劉桐笑盈盈的看著下面的諸卿大臣,今天沒別的事,就是朝貢送禮什么的,這些都不會收歸國庫,說實話,劉桐到現在還沒見過國庫,不過這不重要,重要的是,今天收到的全都是自己的,管他是外邦的進貢,還是列侯諸卿的獻禮,都是自己的。
陳曦瞟了一眼笑的很開心的劉桐,沒說什么,當初說好了,朝貢的你全部都拿走,回禮和賜送什么的都由禮部從陳曦這邊支出,也就說每年這個時候都是劉桐收錢收的最開心的時候。
哪怕劉桐的支出是由陳曦這報銷的,外加陳曦手松,以及一貫都是給物資不給錢,話說回來,貌似劉桐也用不到錢,但相比于從陳曦這邊領錢,還是各國給進貢的時候更讓人開心。
“諸卿有事早報。”劉桐朗聲說道,也不說那句無視退朝了,今個就是來收禮物的,沒拿到禮物,退什么朝。
實際新年第一天的朝會并沒有什么要匯報的,因為年底最后一次朝會已經說的差不多,如果要說不同的話,其他朝代年底會說點歌舞升平的事情,而秦漢會說一些,咱們今年砍了誰,明年打算砍死,做好規劃,到時候并肩子上。
而年前那次朝會已經差不多說清了,元鳳四年漢室的頭號目標就是貴霜,守住恒河中下游,種田,積蓄糧草,建城,等待時機,然后將貴霜打死,就這么簡單粗暴。
至于其他的歌舞升平的事情到沒有討論,也沒有奏報說是哪里動亂什么的,基本上核心都在怎么貴霜,不管是哪家哪戶的出身,也不管是跟哪個老師學的儒法,總之年底朝會的時候,完全沒有看到一點仁義的想法,全都盯著該如何盤貴霜進行討論。
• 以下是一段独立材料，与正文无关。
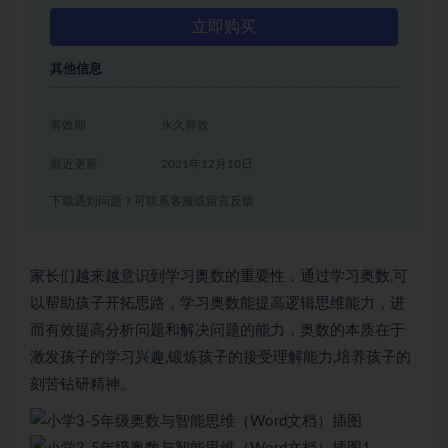
立即购买
其他信息
有效期
永久有效
最近更新
2021年12月10日
下载遇到问题？可联系客服或留言反馈
家长们越来越意识到学习奥数的重要性，通过学习奥数,可
以帮助孩子开拓思路，学习奥数能提高逻辑思维能力，进
而有效提高分析问题和解决问题的能力，奥数的本质在于
激发孩子的学习兴趣,锻炼孩子的接受理解能力,培养孩子的
刻苦钻研精神。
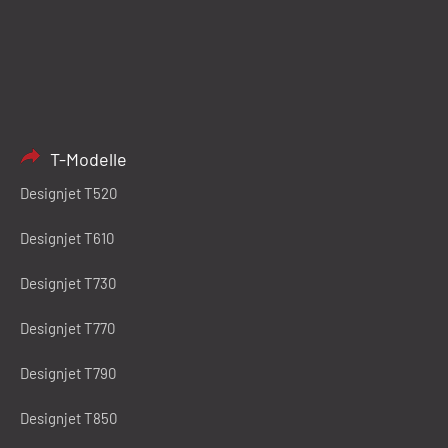
T-Modelle
Designjet T520
Designjet T610
Designjet T730
Designjet T770
Designjet T790
Designjet T850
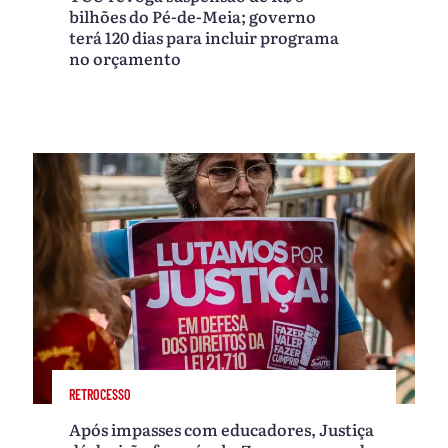
bilhões do Pé-de-Meia; governo
terá 120 dias para incluir programa
no orçamento
RETROCESSO
Após impasses com educadores, Justiça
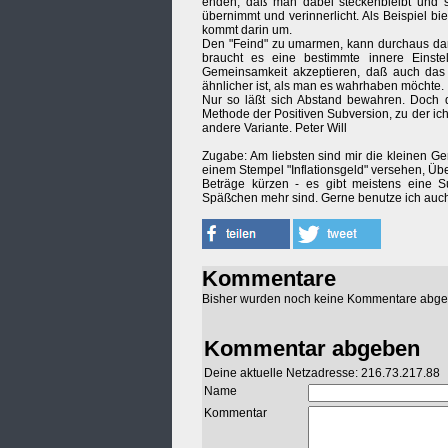
enden, daß man dabei steckenbleibt und s
übernimmt und verinnerlicht. Als Beispiel b
kommt darin um.
Den "Feind" zu umarmen, kann durchaus da
braucht es eine bestimmte innere Einst
Gemeinsamkeit akzeptieren, daß auch das
ähnlicher ist, als man es wahrhaben möchte.
Nur so läßt sich Abstand bewahren. Doch da
Methode der Positiven Subversion, zu der ich
andere Variante. Peter Will
Zugabe: Am liebsten sind mir die kleinen G
einem Stempel "Inflationsgeld" versehen, Üb
Beträge kürzen - es gibt meistens eine 
Späßchen mehr sind. Gerne benutze ich auc
Kommentare
Bisher wurden noch keine Kommentare abg
Kommentar abgeben
Deine aktuelle Netzadresse: 216.73.217.88
Name
Kommentar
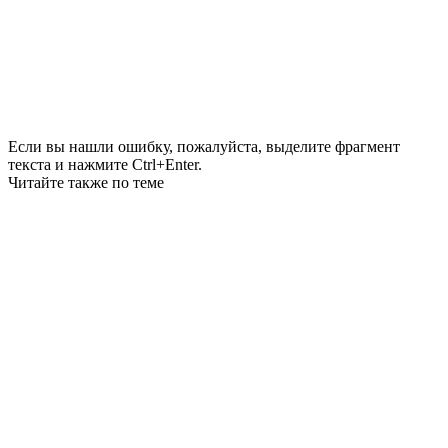
Если вы нашли ошибку, пожалуйста, выделите фрагмент
текста и нажмите Ctrl+Enter.
Читайте также по теме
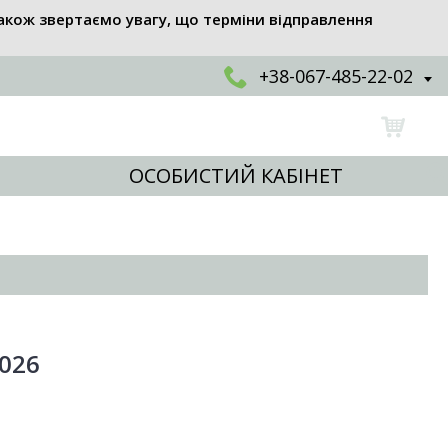
акож звертаємо увагу, що терміни відправлення
+38-067-485-22-02
ОСОБИСТИЙ КАБІНЕТ
026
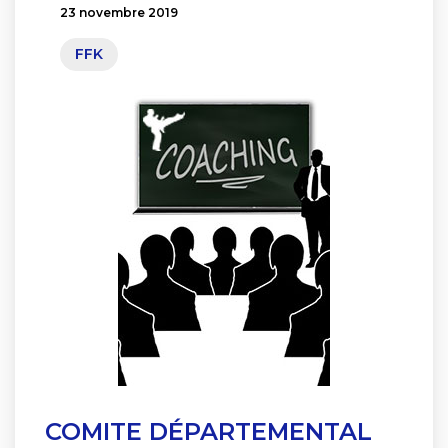
23 novembre 2019
FFK
COMITE DÉPARTEMENTAL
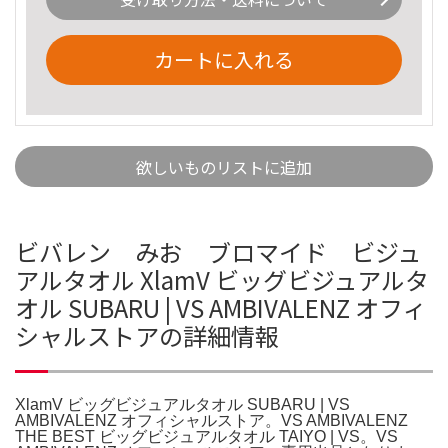
カートに入れる
欲しいものリストに追加
ビバレン みお ブロマイド ビジュ
アルタオル XlamV ビッグビジュアルタ
オル SUBARU | VS AMBIVALENZ オフィ
シャルストアの詳細情報
XlamV ビッグビジュアルタオル SUBARU | VS
AMBIVALENZ オフィシャルストア。VS AMBIVALENZ
THE BEST ビッグビジュアルタオル TAIYO | VS。VS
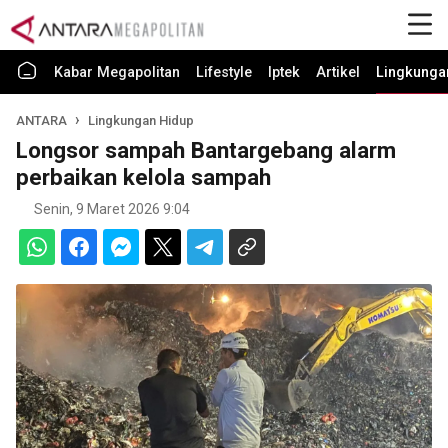
Kabar Megapolitan
Lifestyle
Iptek
Artikel
Lingkunga
ANTARA
Lingkungan Hidup
Longsor sampah Bantargebang alarm
perbaikan kelola sampah
Senin, 9 Maret 2026 9:04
看得出來,諸卿大臣每一個都希望貴霜快點上路,印象中上一個讓漢室這么團結的家伙叫做匈奴,跟漢室剛了三百年,終于在四年前駕鶴西去了。
要說的話,匈奴那是走的一點都不安詳,在北疆到時候還是被四大諸侯鎖脖子的鎖脖子,擒拿胳膊的擒拿胳膊,花費了大半的功夫才釘上了棺材板,一把火燒掉,還差點詐尸了。
不過也算是解決了,漢朝得以少了一個大敵,對此漢室還有些唏噓,不過看看自家整編的各色騎兵,心下也就不那么難受了,匈奴雖說死了,但是他們的絕學漢室好歹繼承了,成為了漢朝重要的一支力量,這就跟墨家死了,遺產分分鐘被其他人分了一樣。
痛苦嗎?一點也不,相反拿到遺產的都很快樂,至于升天的那位,都駕鶴西去了,還痛苦啥啊!
而現在貴霜也是這么一個情況,諸卿皆是等著吸收貴霜的營養,巴不得明天貴霜就去死,因而盡顯團結一致,對此陳曦深表滿意,就要這種心態,這種覺悟,以至于年末的大朝會,差點變成論如何炮制貴霜,整體顯得毫無廉恥。
后期可能也是覺得自己這么說有些過分,于是就拿周禮和說文來掩飾了一下,簡單而言就是仁義禮智信乃是對人而言,蠻夷非人也,南方蠻閩從蟲,北方狄從犬,東方貉從豸,西方羌從羊,講什么仁義?